I padri moderni a volte si sentono esclusi dall’allattamento al seno, ecco alcuni consigli per essere più coinvolti e aiutare la compagne.

Coppia che allatta

Forse avrete notato che i papà del mondo, ultimamente, si danno parecchio da fare per sostenere le loro compagne nell’allattamento al seno e non solo con campagne clamorose come quella di Hector Cruz.

Putroppo, a volte, il loro entusiasmo si scontra con il fatto di sentirsi esclusi e manchevoli di informazioni.

A questo proposito l’Università di Swansea ha preso spunto da un fatto di cronaca per pubblicare una ricerca molto interessante.

Tempo fa infatti, una madre dello Steffordhire fu accusata di essere una vagabonda per aver allattato il figlio in pubblico.

Dopo aver preso in considerazione 117 uomini le cui compagne avevano subito cominciato ad allattare dopo la nascita del figlio, i ricercatori tra cui il dottor Amy Brown e Ruth Davies, a capo dell’indagine, hanno sottolineato che:

  • gli uomini vogliono supportare le loro compagne, ma necessitano di maggiori informazioni
  • le donne che si sentono sostenute dal loro uomo continueranno ad allattare con più facilità.

Ecco dunque una lista di suggerimenti stilati attraverso l’esperienza di centinaia di mamme e dei loro compagni che hanno risposto alla domanda “come ti ha aiutato il tuo compagno quando allattavi?” :

1) cambio del pannolino: si è assunto il compito di farlo per un’intera settimana,

2) mi ha detto che mi avrebbe sostenuta sia che avessi deciso di allattare al seno sia che fossi ricorsa al latte artificiale,

3) ha letto tantissimi libri riguardanti l’allattamento: si è prodigato per farmi avere subito l’assistenza di un consulente appropriato.
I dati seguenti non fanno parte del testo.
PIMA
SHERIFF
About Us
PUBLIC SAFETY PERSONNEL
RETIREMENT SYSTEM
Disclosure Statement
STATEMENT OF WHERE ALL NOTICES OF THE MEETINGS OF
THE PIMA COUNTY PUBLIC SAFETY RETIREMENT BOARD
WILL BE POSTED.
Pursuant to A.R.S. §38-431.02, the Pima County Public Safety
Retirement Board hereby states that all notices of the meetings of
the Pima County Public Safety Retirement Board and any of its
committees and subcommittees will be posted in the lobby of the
Mi ha sempre incoraggiato e ha cercato di integrare la mia alimentazione quando il latte si stava esaurendo,

4) mi ha sempre assistito portandomi tutto quello di cui avevo bisogno e soprattutto si è occupato dell’altro figlio, concedendomi spazi e relax per concentrarmi sull’allattamento,

5) mi ha sostenuta anche andando contro la sua stessa madre,

6) si è seduto vicino a me quando allattavo, anche in presenza degli amici, ha fatto in modo che nessuno si sentisse a disagio,

7) mi ha aiutata quando ho avuto dei problemi con l’allattamento, ma soprattutto mi ha detto che non dovevo sentirmi una cattiva mamma se non ci riuscivo.
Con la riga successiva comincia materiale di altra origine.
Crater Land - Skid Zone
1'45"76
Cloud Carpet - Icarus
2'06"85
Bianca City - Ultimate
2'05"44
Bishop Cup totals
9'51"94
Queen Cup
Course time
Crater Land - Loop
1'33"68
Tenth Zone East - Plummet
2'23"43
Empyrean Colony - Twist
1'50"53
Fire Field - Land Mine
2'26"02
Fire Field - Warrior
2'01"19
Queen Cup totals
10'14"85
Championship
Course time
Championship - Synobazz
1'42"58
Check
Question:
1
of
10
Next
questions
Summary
Capito papà? Dopo aver letto questo elenco non avete più scuse.

Prendete esempio da questi vostri “colleghi” per cercare di aiutare le vostre mogli in un momento per loro molto delicato.

E i vostri mariti e compagni care unimamme come si sono comportati quando avete allattato il vostro piccolo?

Raccontatevi la vostra esperienza se vi va.